▶ **Excerpt provided**
• • •

It’s 5:30 am on a Thursday, a week before Christmas. The four of us stand under a starry sky on a country road a few miles outside of Blanchardville, peering into a darkened stand of white pine with our hands cupped to our ears. The temperature is near zero, so this is as much to keep our ears warm as it is to amplify the subtlest of sounds. After a minute or two, we hear the call we’ve been waiting for: Hoohoohoo … hoo-hoo.
We silently nod to one another and climb back into the station wagon, frost already forming on the hood.
“That’s the third owl,” someone says from the back seat. “We’re doing pretty well this morning.”
Cake donuts and a thermos of coffee are passed around as the car glides down a hill into a wide valley where trees border a frozen stream.
“Nice spot.”
“Let’s try it.”
This time, the only sound is the ticking of the engine as it cools, though we see a skunk slowly make its way across a field in the moonlight
We prowl back roads—Yankee Hollow, Rocky Knoll, Horseshoe Bend—stopping the car every mile or so to step out and listen. By sunrise we’ve found two more great horned owls, a barred owl, and a screech owl.
As the sky brightens, small birds flit across the treetops, hungry after the chilly night. Invigorated by their energy, we move quickly up a hillside toward a house with a bird feeder. From the hilltop, a view of the Driftless landscape unfolds below with muted tones of winter field, wood, and sky punctuated by flashes of color from cardinals and blue jays. Lingering near the hilltop feeder, we quickly double the number of species we have observed since daybreak: black-capped chickadees, dark-eyed juncos, a flock of cedar waxwings.
Like thousands of others participating in the National Audubon Society’s Christmas Bird Count, we spend the entire day outdoors, documenting every species of bird we can find and recording their numbers. To do so, we visit a variety of habitats: unfrozen water for kingfishers and ducks, fields for hawks and buntings, and deep woods for nuthatches and woodpeckers. On foot and by car, we move through wide valleys of oak savanna, over winding streams, and past red wood and sandstone barns, always on the lookout for the next bird.
The annual Christmas Bird Count—or CBC for short—is one of the longest-running citizen science projects in the world. Established in 1900 by bird conservation pioneer Frank M. Chapman, the CBC today is an annual bird census with more than 2,500 participating communities across the United States, Canada, and Latin America.

• • •

▶ **Direction 1**
Which back roads does the Christmas Bird Count account name?
▶ **Direction 2**
Could you reproduce the Christmas Bird Count account word for word, from "This time, the" up to and including "of cedar waxwings."?

▶ **Records supplied**
• • •

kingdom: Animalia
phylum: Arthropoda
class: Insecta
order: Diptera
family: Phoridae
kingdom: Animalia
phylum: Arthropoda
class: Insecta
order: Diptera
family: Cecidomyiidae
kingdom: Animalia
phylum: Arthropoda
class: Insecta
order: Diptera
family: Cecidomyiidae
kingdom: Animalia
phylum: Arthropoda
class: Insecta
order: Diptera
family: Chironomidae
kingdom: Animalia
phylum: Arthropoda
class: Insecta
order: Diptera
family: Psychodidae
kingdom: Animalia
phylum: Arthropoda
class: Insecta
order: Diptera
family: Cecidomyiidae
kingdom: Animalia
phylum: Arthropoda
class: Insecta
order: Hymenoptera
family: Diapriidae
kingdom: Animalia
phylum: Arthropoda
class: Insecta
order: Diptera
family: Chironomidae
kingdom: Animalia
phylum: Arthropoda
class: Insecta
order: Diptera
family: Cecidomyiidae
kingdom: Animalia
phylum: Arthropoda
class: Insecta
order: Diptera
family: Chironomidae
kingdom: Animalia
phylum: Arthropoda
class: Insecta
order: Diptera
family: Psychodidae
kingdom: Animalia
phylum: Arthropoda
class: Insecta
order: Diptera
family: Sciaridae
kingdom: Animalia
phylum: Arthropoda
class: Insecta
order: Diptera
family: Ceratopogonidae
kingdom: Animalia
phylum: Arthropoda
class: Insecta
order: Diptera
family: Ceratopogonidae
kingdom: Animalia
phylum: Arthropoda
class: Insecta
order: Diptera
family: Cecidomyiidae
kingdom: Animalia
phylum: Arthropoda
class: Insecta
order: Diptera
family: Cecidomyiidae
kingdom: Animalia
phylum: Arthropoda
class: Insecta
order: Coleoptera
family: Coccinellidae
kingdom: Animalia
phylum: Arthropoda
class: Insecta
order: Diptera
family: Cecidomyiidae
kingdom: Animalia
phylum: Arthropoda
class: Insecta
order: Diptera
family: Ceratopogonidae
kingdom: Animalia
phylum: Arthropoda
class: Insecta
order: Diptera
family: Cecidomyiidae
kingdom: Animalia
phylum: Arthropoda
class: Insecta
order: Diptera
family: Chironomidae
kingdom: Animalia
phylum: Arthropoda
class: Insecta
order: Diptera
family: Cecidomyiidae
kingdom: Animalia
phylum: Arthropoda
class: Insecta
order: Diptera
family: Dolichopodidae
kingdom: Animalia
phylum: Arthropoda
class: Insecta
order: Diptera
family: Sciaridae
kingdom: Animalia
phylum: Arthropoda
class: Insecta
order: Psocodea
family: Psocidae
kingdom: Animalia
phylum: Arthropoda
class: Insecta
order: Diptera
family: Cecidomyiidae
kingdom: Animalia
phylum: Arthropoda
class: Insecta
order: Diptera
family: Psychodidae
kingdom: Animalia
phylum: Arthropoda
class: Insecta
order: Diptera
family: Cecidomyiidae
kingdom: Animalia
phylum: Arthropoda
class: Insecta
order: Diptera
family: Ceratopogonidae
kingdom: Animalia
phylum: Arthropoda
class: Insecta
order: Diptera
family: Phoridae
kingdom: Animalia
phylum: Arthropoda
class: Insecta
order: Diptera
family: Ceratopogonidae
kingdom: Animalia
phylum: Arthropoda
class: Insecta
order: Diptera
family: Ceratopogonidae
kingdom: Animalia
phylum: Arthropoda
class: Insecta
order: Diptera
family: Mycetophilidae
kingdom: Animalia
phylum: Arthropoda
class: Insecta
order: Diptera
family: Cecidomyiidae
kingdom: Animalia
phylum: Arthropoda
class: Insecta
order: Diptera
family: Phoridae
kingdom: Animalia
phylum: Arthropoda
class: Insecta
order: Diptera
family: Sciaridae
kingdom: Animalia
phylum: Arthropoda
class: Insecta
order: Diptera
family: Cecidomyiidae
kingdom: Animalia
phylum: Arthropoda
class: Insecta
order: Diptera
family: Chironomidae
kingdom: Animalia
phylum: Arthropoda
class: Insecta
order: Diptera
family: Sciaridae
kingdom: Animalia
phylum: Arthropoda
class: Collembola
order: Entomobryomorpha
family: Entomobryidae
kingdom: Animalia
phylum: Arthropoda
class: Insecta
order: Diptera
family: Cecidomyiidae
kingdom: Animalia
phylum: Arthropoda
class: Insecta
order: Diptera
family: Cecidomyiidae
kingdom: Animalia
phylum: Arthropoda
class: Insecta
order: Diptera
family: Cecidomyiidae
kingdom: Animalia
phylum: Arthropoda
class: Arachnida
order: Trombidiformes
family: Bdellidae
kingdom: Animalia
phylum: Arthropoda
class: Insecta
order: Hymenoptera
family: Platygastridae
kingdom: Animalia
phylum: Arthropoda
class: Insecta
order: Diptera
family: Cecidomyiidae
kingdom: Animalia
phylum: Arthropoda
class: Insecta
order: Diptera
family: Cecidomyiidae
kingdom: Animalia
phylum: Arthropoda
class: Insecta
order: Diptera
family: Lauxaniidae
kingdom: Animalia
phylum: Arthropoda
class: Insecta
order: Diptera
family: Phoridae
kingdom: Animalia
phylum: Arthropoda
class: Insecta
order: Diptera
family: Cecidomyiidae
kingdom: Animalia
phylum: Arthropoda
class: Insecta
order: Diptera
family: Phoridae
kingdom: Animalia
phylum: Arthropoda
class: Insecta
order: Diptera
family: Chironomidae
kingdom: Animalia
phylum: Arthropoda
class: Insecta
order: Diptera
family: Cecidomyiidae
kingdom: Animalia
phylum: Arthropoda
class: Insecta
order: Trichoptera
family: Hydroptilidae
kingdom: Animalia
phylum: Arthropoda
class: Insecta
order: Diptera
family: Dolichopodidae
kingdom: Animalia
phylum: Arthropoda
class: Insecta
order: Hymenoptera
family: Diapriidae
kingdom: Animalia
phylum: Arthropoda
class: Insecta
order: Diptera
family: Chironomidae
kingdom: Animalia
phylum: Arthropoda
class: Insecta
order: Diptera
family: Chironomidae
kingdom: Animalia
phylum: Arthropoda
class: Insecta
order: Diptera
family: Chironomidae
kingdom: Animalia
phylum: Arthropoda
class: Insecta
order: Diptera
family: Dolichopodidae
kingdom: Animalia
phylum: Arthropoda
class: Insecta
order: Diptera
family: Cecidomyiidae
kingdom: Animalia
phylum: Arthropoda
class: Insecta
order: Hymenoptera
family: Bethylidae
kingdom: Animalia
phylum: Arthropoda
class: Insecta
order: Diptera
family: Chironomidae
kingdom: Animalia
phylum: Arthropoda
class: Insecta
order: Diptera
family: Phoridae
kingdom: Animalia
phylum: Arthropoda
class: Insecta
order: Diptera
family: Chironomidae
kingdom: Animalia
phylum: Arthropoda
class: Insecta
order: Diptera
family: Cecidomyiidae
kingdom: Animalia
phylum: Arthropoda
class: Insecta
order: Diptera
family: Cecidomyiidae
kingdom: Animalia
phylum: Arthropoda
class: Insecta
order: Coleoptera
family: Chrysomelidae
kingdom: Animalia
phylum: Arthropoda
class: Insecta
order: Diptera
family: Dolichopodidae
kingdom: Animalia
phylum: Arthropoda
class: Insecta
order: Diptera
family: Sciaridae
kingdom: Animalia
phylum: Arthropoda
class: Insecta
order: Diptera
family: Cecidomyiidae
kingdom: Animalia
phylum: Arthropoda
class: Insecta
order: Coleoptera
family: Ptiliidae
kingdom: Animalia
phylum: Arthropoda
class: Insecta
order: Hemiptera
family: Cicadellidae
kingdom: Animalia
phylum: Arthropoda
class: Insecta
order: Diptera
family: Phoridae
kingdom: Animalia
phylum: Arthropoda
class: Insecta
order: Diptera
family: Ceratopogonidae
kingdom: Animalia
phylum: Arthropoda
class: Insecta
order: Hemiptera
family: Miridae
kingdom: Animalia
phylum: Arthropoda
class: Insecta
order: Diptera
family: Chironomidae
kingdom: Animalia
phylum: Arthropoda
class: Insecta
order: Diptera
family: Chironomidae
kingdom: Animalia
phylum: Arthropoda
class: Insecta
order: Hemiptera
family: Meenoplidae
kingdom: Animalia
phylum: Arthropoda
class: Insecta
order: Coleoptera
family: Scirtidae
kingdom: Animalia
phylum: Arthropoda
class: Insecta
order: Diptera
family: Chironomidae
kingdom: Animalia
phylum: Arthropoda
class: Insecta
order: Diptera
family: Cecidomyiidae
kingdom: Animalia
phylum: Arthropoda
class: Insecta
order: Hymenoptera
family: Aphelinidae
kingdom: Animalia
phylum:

• • •

▶ **Written answer 1**
Yankee Hollow, Rocky Knoll, Horseshoe Bend

▶ **Written answer 2**
This time, the only sound is the ticking of the engine as it cools, though we see a skunk slowly make its way across a field in the moonlight
We prowl back roads—Yankee Hollow, Rocky Knoll, Horseshoe Bend—stopping the car every mile or so to step out and listen. By sunrise we’ve found two more great horned owls, a barred owl, and a screech owl.
As the sky brightens, small birds flit across the treetops, hungry after the chilly night. Invigorated by their energy, we move quickly up a hillside toward a house with a bird feeder. From the hilltop, a view of the Driftless landscape unfolds below with muted tones of winter field, wood, and sky punctuated by flashes of color from cardinals and blue jays. Lingering near the hilltop feeder, we quickly double the number of species we have observed since daybreak: black-capped chickadees, dark-eyed juncos, a flock of cedar waxwings.